Someone could cut through the mess in our house and look at it like one might look at rings on a tree or layers of sediment. They’d find the black-and-white hairs of a dog we had when I was six, the acid-washed jeans my mother once wore, the seven blood-soaked pillowcases from the time I skinned my knee. All our family secrets rest in endless piles.
Sometimes the house just seemed filthy, but sometimes it seemed magical. Mom could reach into some nook or bag or closet and pull out anything she needed. She pulled out a diamond necklace to wear to a New Year’s party along with citrine rings with gems as big as thumbnails. She pulled out the entire run of Narnia books when I was feverish and tired of all the books scattered beside my bed. And she pulled out a set of hand-carved black and white chess pieces when I finished reading Lewis.
“There’s cats out there,” my grandfather says, looking out the window as he washes a coffee cup in the sink. “In the barn. ”
Philip sets down a bag of groceries carefully. His expression is strange.
“Feral,” says Grandad, using a fork to pry an ancient piece of toast out of the old toaster, and tossing it into the trash bag he hooked over the basement doorknob.
I walk over to where he’s standing and peer out the window. I can see them, tiny liquid shapes. A tabby jumps atop a rusted can of paint, while a white cat sits in a patch of long weeds, just the end of its tail twitching. “You think they’ve been living here long?”
My grandfather shakes his head.
“I bet they were pets. They look like pets. ”
Grandad grunts.
“Maybe I should bring them some food,” I say.
“Put it in a trap,” says Philip. “Better catch them before they breed out of control. ”
After Philip leaves, I put out food anyway—a can of tuna they won’t come near while I’m standing there, but fight over when I stand at the bottom of the driveway. I count five cats—the white one, two tabbies that I have a hard time telling apart, a fluffy black cat with a spot of white under its chin, and a runty butterscotch one.
Me and Grandad spend the rest of the morning grimly cleaning the kitchen, switching out our regular gloves for rubber. We throw out a pile of rusty forks, a sieve, and some pans.
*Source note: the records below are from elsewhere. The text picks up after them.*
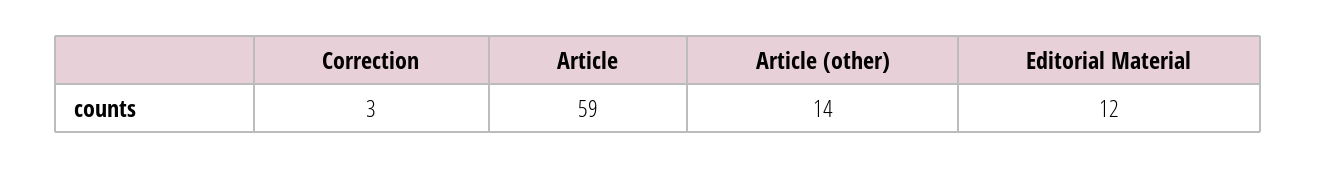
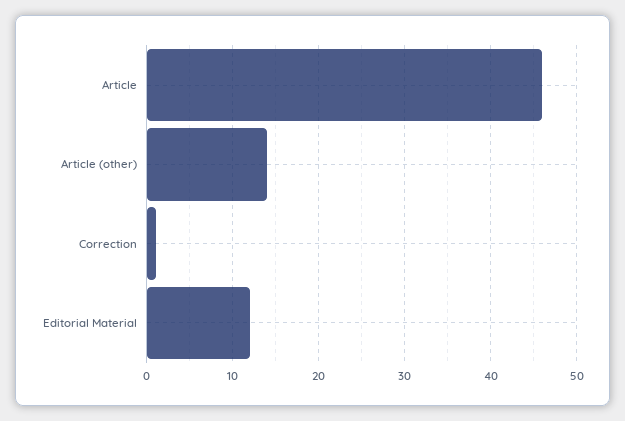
  {
-   "Correction": 3,
+   "Correction": 1,
-   "Article": 59,
+   "Article": 46,
    "Article (other)": 14,
    "Editorial Material": 12
  }

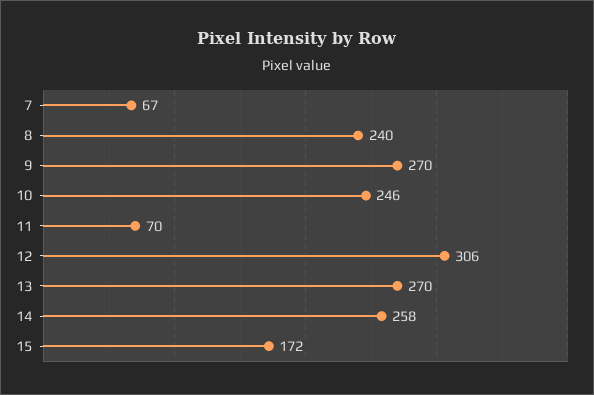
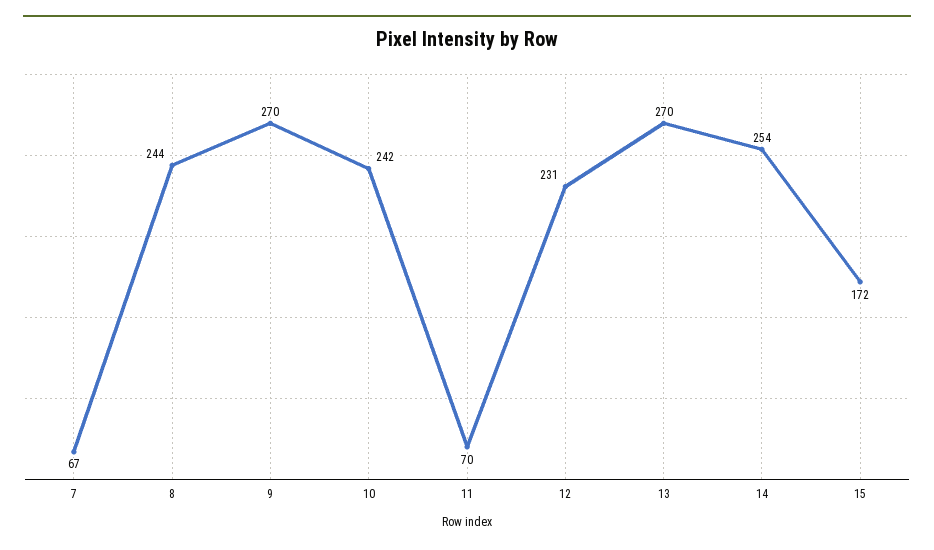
  {
    "7": 67,
-   "8": 240,
+   "8": 244,
    "9": 270,
-   "10": 246,
+   "10": 242,
    "11": 70,
-   "12": 306,
+   "12": 231,
    "13": 270,
-   "14": 258,
+   "14": 254,
    "15": 172
  }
We pull up some linoleum and discover a nest of roaches that scatter so quickly that, despite stomping after them, most get away. I call Sam after lunch, but Johan answers his cell. Sam, apparently, is busy testing to see if the seniors control “the airspace above senior grass. ” This experiment takes the form of holding one foot slightly above the restricted ground until someone tries to punch him in the head. I say I’ll call back.